Applying the same principle to the human, mouse and rat genomes led
to a striking discovery. “There are 481 segments longer than 200 base pairs (bp) that are absolutely conserved (100% identity with no
insertions or deletions) between orthologous regions
of the human, rat, and mouse genomes” (Bejerano et
al. Science 2004). This can be shown to quite statistically significant
given the overall level of divergence among these genomes. Furthermore, such
ultra-conserved sequences not corresponding to exons
but in the vicinity of genes, tend to be in the vicinity
of genes involved in transcriptional regulation. Also as may have been guessed,
the ultra-conserved elements are also under strong selection (otherwise they
would probably not be ultra-conserved), as evidenced by the lack of observed
alleles with appreciable frequencies at these sites. Thus, if a mutation
appears at an ultra-conserved loci it tends not to
rise in frequency perhaps due to a strong effect on the phenotype.
Starting in 1997, evidence that genes are not the only sequences
being transcribed in the genome began to accumulate. Many yeast transcripts did
not correspond to any annotated gene. One-tenth of the intergenic
sequences were estimated to exhibit some transcriptional activity. In 2002, the
Fantom project seeking to characterize full-length transcripts
in mouse, found that almost half of the poly(A)-tailed
RNAs detected are non-protein-coding transcripts that do not match any
annotated sequences. In the same year, tiling arrays of chromosomes 21 and 22 were
used to examine the genomic locations of transcripts. Shockingly, most hybridizing
probes lay outside the positions of known exons. In
fact, of probes that were positive when hybridized to samples isolated from at
least one of 11 cell lines, 94% lay outside known exon
positions. Since then dozens of other reports have confirmed the observation of
widespread transcription of the genome. This expression may correspond to yet-to-be-identified
protein coding genes, however that seems unlikely. Another intriguing
explanation is that expression is a biological artifact, expressed but not
needed and invisible to natural selection.

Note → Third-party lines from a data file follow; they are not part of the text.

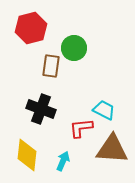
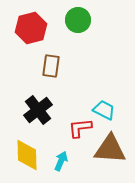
green circle: moved 4 px right, 28 px up
black cross: moved 3 px left, 1 px down; rotated 32 degrees clockwise
red L-shape: moved 1 px left
brown triangle: moved 2 px left
yellow diamond: rotated 8 degrees counterclockwise
cyan arrow: moved 2 px left
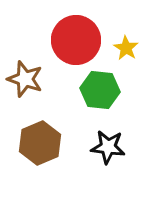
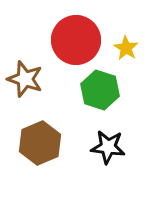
green hexagon: rotated 12 degrees clockwise
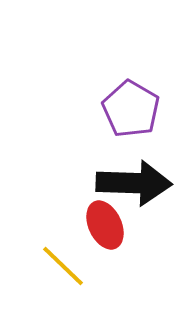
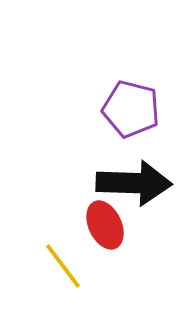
purple pentagon: rotated 16 degrees counterclockwise
yellow line: rotated 9 degrees clockwise
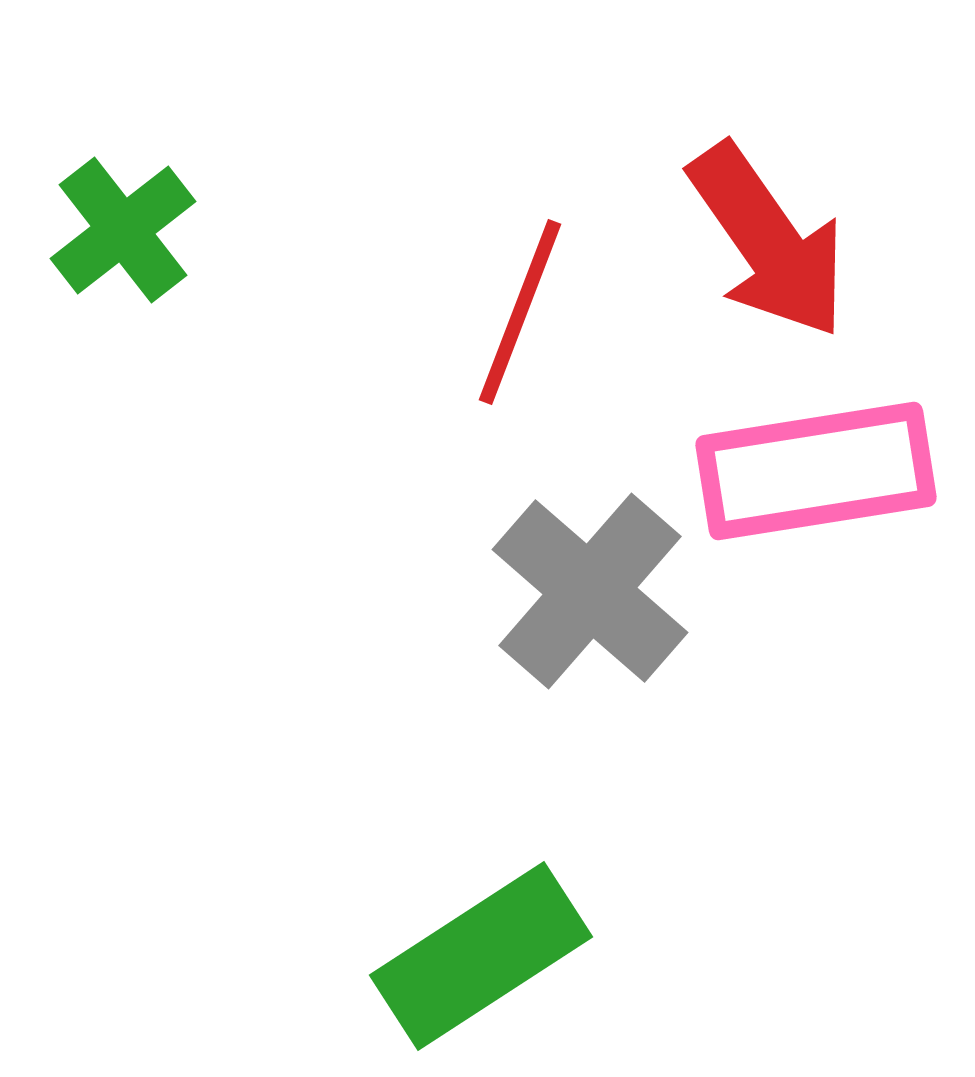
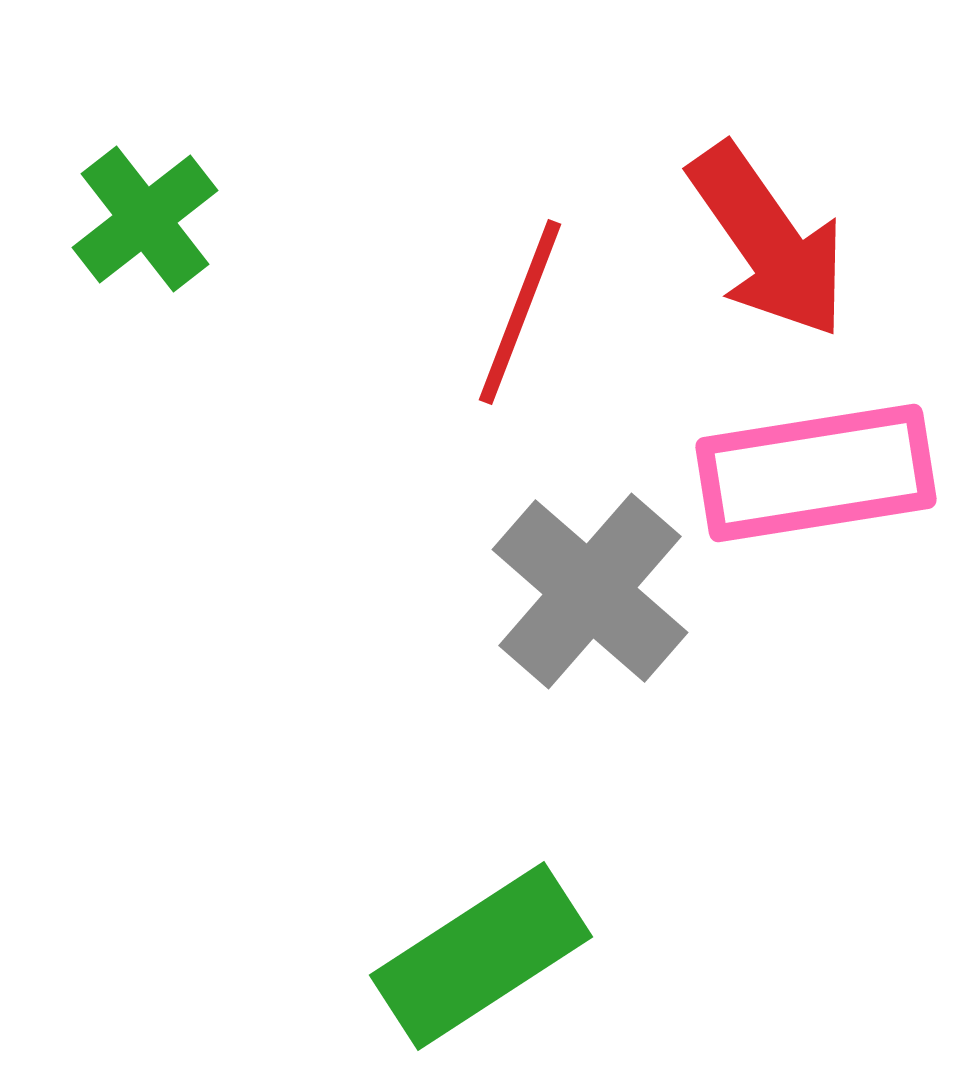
green cross: moved 22 px right, 11 px up
pink rectangle: moved 2 px down
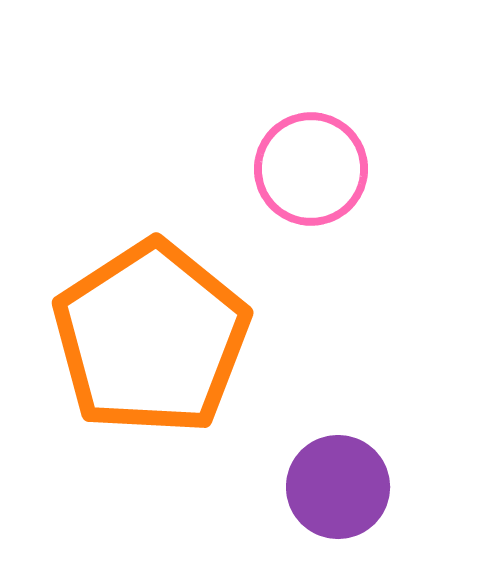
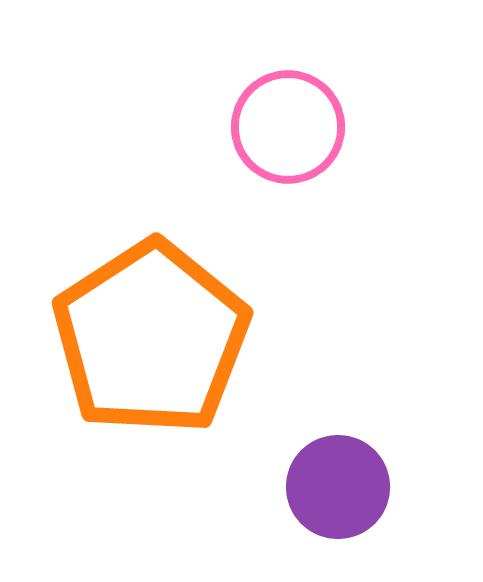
pink circle: moved 23 px left, 42 px up
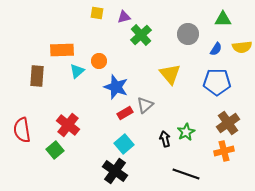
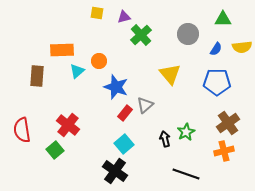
red rectangle: rotated 21 degrees counterclockwise
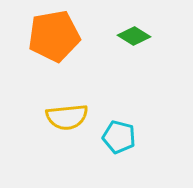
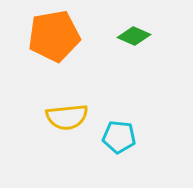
green diamond: rotated 8 degrees counterclockwise
cyan pentagon: rotated 8 degrees counterclockwise
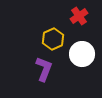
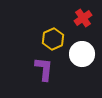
red cross: moved 4 px right, 2 px down
purple L-shape: rotated 15 degrees counterclockwise
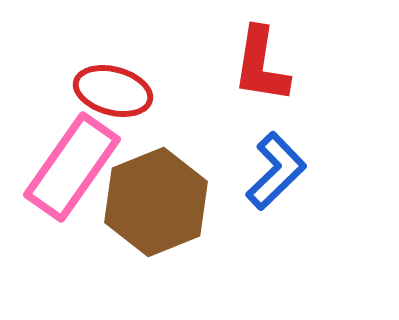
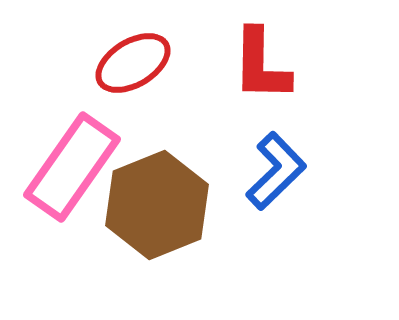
red L-shape: rotated 8 degrees counterclockwise
red ellipse: moved 20 px right, 28 px up; rotated 46 degrees counterclockwise
brown hexagon: moved 1 px right, 3 px down
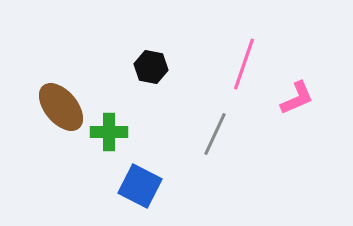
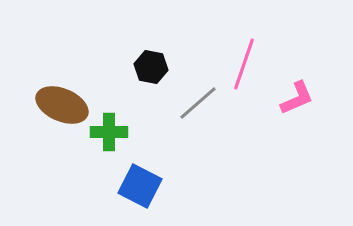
brown ellipse: moved 1 px right, 2 px up; rotated 27 degrees counterclockwise
gray line: moved 17 px left, 31 px up; rotated 24 degrees clockwise
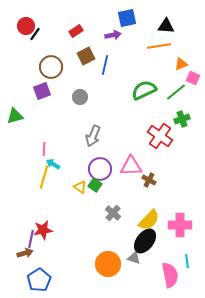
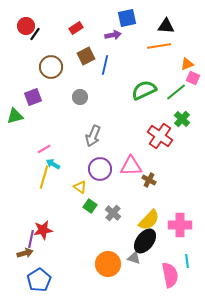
red rectangle: moved 3 px up
orange triangle: moved 6 px right
purple square: moved 9 px left, 6 px down
green cross: rotated 28 degrees counterclockwise
pink line: rotated 56 degrees clockwise
green square: moved 5 px left, 21 px down
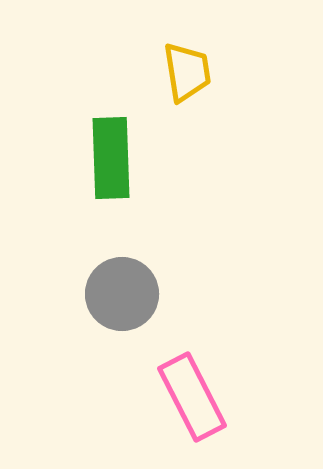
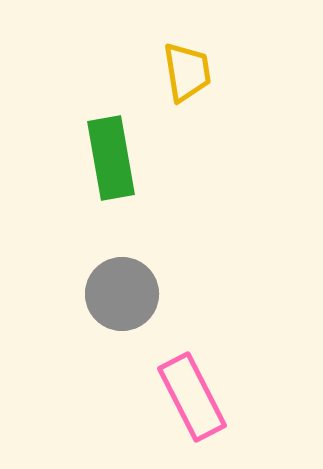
green rectangle: rotated 8 degrees counterclockwise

How could this widespread expression come about? A recent study examining
the binding sites of 6 important developmental regulators in Drosophila
provides a clue. It was found that these bound to thousands of regions across
the genome. Are all of these functional targets of the regulators? Additional
work will shed light on how the genome is regulated and in particular how we
might distinguish which portions of the regulation are under selection.